The Libertine strain in the early churches had led some Christians to engage in causal sex as a legitimate lifestyle: "
It is actually reported that there is sexual licence among you, and of a kind that is not tolerated even among pagans" (
1 Corinthians 5).
Carpocrates taught that human beings should strive to live life vigorously, and aim to experience every condition of life ideally in one lifetime. If we can trust the patristic critics of his doctrine (and we need to exercise some caution when they aren't quoting directly from works by summarizing), he believed that one would continually reincarnate - similar to 'samsara' in Dharmic religions and Platonism but with a hedonistic solution - until one had experienced everything this life had to offer, and ideally if one was able to experience everything one could in just one lifetime, then the transmigration of the soul would cease and the liberated person would therefore go to heaven in '
completeness', having become like Jesus. If one failed to accomplish this salvific freedom, the penalty would be that the soul will return to 'pay the very last mite,' a concept the Carpocratians took from their interpretation of Jesus's parable in
Luke 12:58, which Catholics often read as a description of purgatory, but the Carpocratians understood as referring to the bondage of reincarnation.
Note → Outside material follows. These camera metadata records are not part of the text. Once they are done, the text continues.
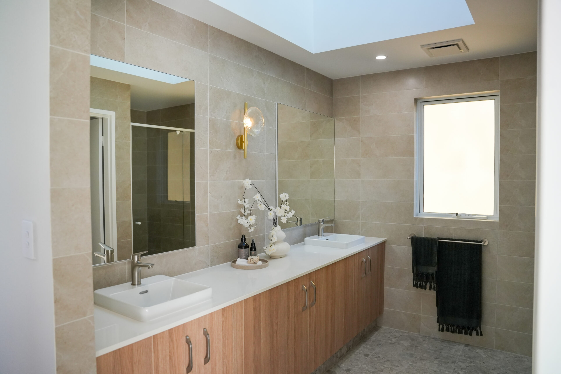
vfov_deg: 53.1
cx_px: 280
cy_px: 187
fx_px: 374
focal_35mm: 24
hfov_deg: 73.7
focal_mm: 24
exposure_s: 1/160
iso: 1600
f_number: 3.2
The ideal life, therefore, for the Carpocratian Christians was a life whereby one has experienced all, either through successive rebirths or preferably in a single full life. They appear to have adapted this doctrine from Jesus's words in the Gospel of John that: “
A thief comes only to steal, kill and destroy. I have come that they [human beings] might have life and have it more abundantly” (
John 10:10).
A complicated doctrine, no doubt, and greatly advanced in metaphysical speculation since the days of Paul's Corinthian Libertines, but the same essential idea of Christian freedom and life-affirmingness is present:
CHURCH FATHERS: Against Heresies, I.25 (St. Irenaeus)
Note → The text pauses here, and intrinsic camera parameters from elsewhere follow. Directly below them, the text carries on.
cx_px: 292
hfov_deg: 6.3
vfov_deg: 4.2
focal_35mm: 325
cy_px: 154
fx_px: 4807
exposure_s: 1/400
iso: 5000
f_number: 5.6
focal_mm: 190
"So unbridled is their madness, that they declare they have in their power all things which are irreligious and impious, and are at liberty to practice them; for they maintain that things are evil or good, simply in virtue of human opinion...
Men cannot be saved until they have gone through all kinds of experience....
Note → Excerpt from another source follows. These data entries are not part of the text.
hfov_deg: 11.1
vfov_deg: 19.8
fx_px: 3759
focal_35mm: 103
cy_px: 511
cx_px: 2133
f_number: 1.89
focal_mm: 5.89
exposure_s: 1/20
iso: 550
They deem it necessary, therefore, that by means of transmigration from body to body, souls should have experience of every kind of life...unless, indeed, by a single incarnation, one may be able to...by once and for all, and with equal completeness, doing all those things which we dare not either speak..., in order that, as their writings express it, their souls, having made trial of every kind of life, may, at their departure, not be wanting in any particular.
It is necessary to insist upon this, lest, on account of some one thing being still wanting to their deliverance, they should be compelled once more to become incarnate. They affirm that for this reason Jesus spoke the following parable...
And in their writings we read as follows, the interpretation which they give [of their views], declaring that Jesus spoke in a mystery to His disciples and apostles privately, and that they requested and obtained permission to hand down the things thus taught them, to others who should be worthy and believing. They write: "We are saved, indeed, by means of faith and love; but all other things, while in their nature indifferent, are reckoned by the opinion of men -some good and some evil, there being nothing really evil by nature.""
--Irenaeus, Adv. Haer. Bk. I, Ch. 25, 4
As you can see from the above quote, the Carpocratians were amoral but still believed in the necessity of 'love' - so I guess they may had some degree of subjective morality amidst all the explicit antinomian amoralism.